Small savings, such as buying fewer cups of coffee and paying by card instead of drawing cash, can go a long way towards enabling you to achieve financial independence, says Francois Viviers, the marketing and communications executive at Capitec.
Viviers says consumers should ensure that every single rand is working for them.
The recent reduction in the repo rate means that consumers’ monthly instalments on secured loans have decreased, but many people might take the additional cash flow and spend it, whereas if they kept their instalment at the level at which it was before interest rates were reduced, they would pay off their loans faster, says Viviers.
Consumers should use any saving or extra income to pay off their credit as fast as possible, he says.

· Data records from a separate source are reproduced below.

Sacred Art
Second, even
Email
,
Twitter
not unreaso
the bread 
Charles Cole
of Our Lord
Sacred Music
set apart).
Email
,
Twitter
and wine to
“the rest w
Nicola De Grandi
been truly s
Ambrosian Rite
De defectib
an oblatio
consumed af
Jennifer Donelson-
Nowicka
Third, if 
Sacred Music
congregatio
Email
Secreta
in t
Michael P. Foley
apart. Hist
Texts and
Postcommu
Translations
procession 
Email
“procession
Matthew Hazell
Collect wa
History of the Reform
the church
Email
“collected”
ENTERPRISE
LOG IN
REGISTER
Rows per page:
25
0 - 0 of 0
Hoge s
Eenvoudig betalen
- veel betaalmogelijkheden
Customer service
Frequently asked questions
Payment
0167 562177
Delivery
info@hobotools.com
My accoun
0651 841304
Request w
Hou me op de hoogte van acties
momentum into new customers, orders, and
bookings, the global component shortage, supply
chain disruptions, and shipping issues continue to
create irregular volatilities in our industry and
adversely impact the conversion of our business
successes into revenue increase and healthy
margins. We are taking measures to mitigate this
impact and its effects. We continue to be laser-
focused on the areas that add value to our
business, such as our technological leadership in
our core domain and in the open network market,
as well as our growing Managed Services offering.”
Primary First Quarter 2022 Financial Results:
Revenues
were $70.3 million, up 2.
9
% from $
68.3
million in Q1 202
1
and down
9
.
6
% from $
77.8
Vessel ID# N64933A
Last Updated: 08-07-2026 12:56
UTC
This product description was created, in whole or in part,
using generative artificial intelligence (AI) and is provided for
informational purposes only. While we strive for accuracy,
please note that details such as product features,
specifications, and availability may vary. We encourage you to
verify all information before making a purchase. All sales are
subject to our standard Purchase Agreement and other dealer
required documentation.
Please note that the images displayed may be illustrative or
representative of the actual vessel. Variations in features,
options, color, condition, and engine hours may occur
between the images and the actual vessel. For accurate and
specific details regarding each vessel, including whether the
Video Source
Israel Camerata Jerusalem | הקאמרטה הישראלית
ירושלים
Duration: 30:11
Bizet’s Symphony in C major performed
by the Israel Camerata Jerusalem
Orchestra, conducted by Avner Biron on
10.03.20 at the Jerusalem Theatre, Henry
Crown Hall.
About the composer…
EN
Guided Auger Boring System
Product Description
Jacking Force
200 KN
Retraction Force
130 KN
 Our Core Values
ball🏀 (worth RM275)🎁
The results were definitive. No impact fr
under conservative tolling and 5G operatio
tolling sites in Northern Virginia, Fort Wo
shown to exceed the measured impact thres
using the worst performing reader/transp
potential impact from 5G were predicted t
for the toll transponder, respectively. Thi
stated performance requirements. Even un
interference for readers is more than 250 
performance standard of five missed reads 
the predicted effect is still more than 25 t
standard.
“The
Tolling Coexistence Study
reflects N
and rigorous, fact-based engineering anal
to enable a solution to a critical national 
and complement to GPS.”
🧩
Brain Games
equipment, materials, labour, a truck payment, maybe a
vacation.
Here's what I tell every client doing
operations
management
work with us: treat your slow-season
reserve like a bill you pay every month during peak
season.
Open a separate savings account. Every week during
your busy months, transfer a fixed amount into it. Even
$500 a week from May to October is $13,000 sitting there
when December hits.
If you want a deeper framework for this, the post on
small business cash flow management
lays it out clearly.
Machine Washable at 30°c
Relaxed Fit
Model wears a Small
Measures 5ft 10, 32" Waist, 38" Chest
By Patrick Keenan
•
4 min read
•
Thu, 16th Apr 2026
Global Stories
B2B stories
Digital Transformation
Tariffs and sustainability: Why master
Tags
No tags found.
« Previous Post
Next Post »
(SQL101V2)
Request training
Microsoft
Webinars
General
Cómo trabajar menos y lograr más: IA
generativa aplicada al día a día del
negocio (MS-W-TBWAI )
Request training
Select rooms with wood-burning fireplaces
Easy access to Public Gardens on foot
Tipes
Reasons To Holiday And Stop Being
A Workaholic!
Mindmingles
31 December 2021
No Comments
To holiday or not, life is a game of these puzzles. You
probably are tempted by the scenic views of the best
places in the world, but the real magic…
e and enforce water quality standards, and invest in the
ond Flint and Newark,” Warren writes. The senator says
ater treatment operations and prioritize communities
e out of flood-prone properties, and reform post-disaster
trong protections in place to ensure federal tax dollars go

“You can pay this into your home loans or vehicle finance or if you have unsecured credit, pay that faster.
“Once you have taken care of your credit, you should put the money lying in your bank account to work.
“Most people have money in their accounts that they need for their daily expenses, but some people also have extra money that they could be saving in a fixed-term savings plan to earn higher interest,” he says.
There is about R195 billion lying in savings accounts that is not earning any real interest, he says.
Many people look at what interest they can earn on a fixed-term savings account or perhaps a call account, but they don’t realise that the money in their transaction account should also be paying them interest, he says.
Viviers says you should look at your finances once a month and see what you can save in terms of your expenses. You can use these savings to pay off debt faster and start earning interest on saving or investment.
This includes making sure that you use the most suitable bank account, which involves looking at the fees you pay and the interest you earn.
Consumers do themselves a disservice by not saving up for annual expenses, but take on additional credit, Viviers says.
“If you own a car, you would have to have it serviced at least once a year, but people don’t save for that and when their car service comes up, they pay for that by using credit.”
Smart-savings behaviour means creating a savings account for Christmas presents, vehicle maintenance, or your children’s school fees.
“If you save for the long term - for instance, to invest for your retirement or a home improvement that you want to do in three or five years’ time - you can fix that savings account, and the longer you fix it the more interest it earns,” says Viviers.
Smart-savings behaviour is to spend less on coffee every day. For example, if you normally buy two cups of coffee every day at R30 a cup, but reduce this to one cup a day, you can save R30 a day. Multiply this by 300 cups a year and your saving comes to about R9000.
If you put that money into a savings account on which you earn compound interest, it turns into a sizeable investment, he says.
Viviers points out that this saving could be applied to other expenses, such as cigarettes, alcohol and eating out, among others.